Schließlich einigten sich beide Männer auch in ihrer Fürsorge um Lotte, die sich nun immer weniger um die Bedürfnisse des kleinen Haushalts zu kümmern brauchte, sondern im Gegenteil auch für sich persönlich bald allerlei Aufmerksamkeiten vorfand. Der Rumäne hatte sogar angefangen zu kochen, so daß Lotte, ehe sie in ihren Nachtdienst ging, eine warme Mahlzeit aufgetischt bekam. Das war ihr früher nie zuteil geworden, denn die Mutter hatte stets pünktlich um zwölf Uhr das Mittagessen fertig gehabt, auch wenn sie es, da der Mann meist »auf Bau« gewesen war, ganz allein verzehren mußte, denn Lotte lag ja um diese Zeit immer gerade noch im ersten, tiefen Schlaf. So hatte Lotte während der ganzen Jahre ihres Nachtdienstes in der Hauptsache von Kaffee und belegten Broten leben müssen, denen nur ab und zu ein gekochtes oder gebratenes Ei hinzugefügt war. Jetzt stand immer ein, wenn auch einfaches, so doch sehr schmackhaftes Gericht, nach Heimatsart des hübschen Koches zubereitet, pünktlich da, das Mittag war auf den Abend verlegt, und unter Scherzen und Lachen verzehrten die drei Menschen das Mahl. Lotte blieb nur vorbehalten, wie ein Familienvater Geld zu schaffen für dieses bescheidene, trotz schwerer Zeiten aber angenehme Leben, dessen Heiterkeit sie dem überlegenen und ausgeglichenen Temperament des jungen Rumänen verdankte.

Wieder erfüllte Lotte mehr väterliche als mütterliche Pflichten. Der letzte Rest des Sparbuches, das für Hermann Schuhmacher angelegt worden war, war nun völlig entwertet, und Lotte konnte noch froh sein, daß er zuletzt nur klein gewesen war. Sie mußte mehr denn je sehen, »Geld heranzuschaffen«, wie sie es nannte, und erreichte es auch dadurch, daß sie das Glück hatte, hie und da eine ihrer Geschichten zur Übersetzung in eine Sprache der »Edelvaluta« anzubringen.

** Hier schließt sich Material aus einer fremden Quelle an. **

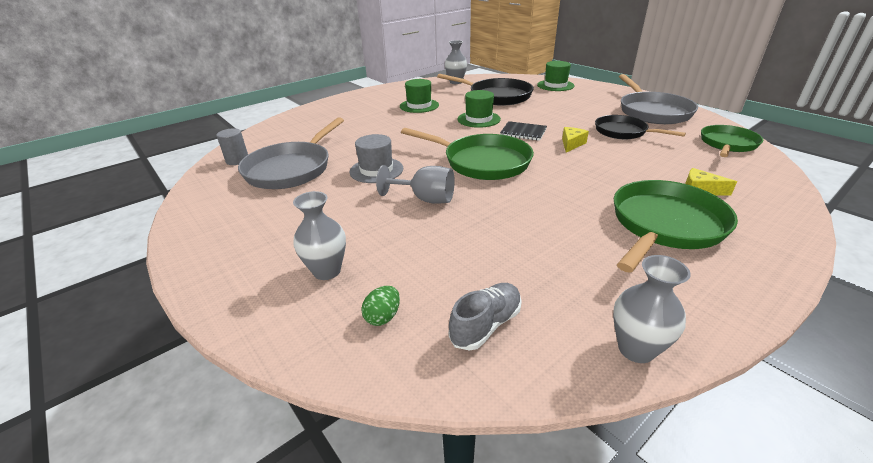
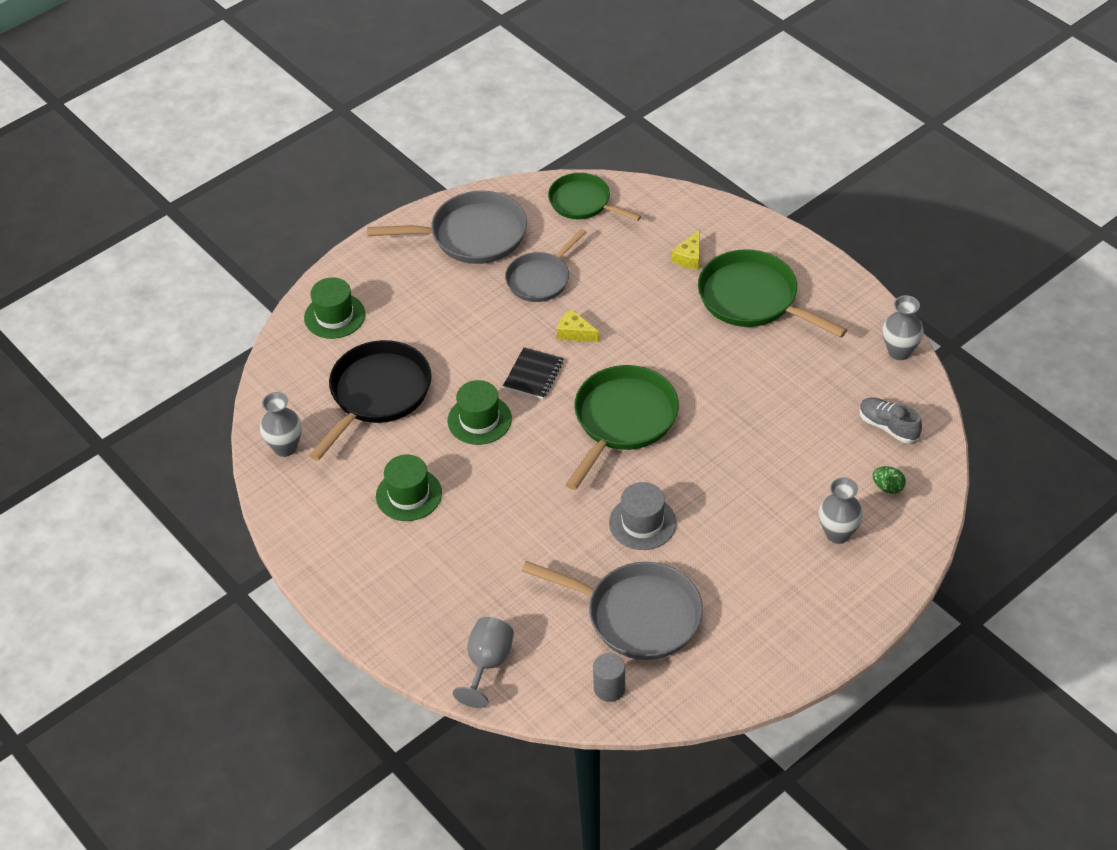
camera: 90 degrees left, 15 degrees up
(425, 199) = (711, 470): grey goblet -> grey goblet (487, 664)
(623, 132) = (540, 279): black pan -> grey pan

Auch der Rumäne versuchte zu verdienen, indem er Nachhilfestunden erteilte, hier und da etwas »schob«, hauptsächlich Cognac und Liköre zu kaufen und zu verkaufen versuchte. Doch er gab das selbsterworbene Geld gewöhnlich für Theaterkarten, für feine Wäsche und Seifen, für Zigaretten, bunte Krawatten und seidene Taschentücher aus, machte für Lotte und den Alten, wie sie meinten, »unnütze« Geschenke, während er mit dem Geld, das Lotte verdiente, stets sehr sparsam umging.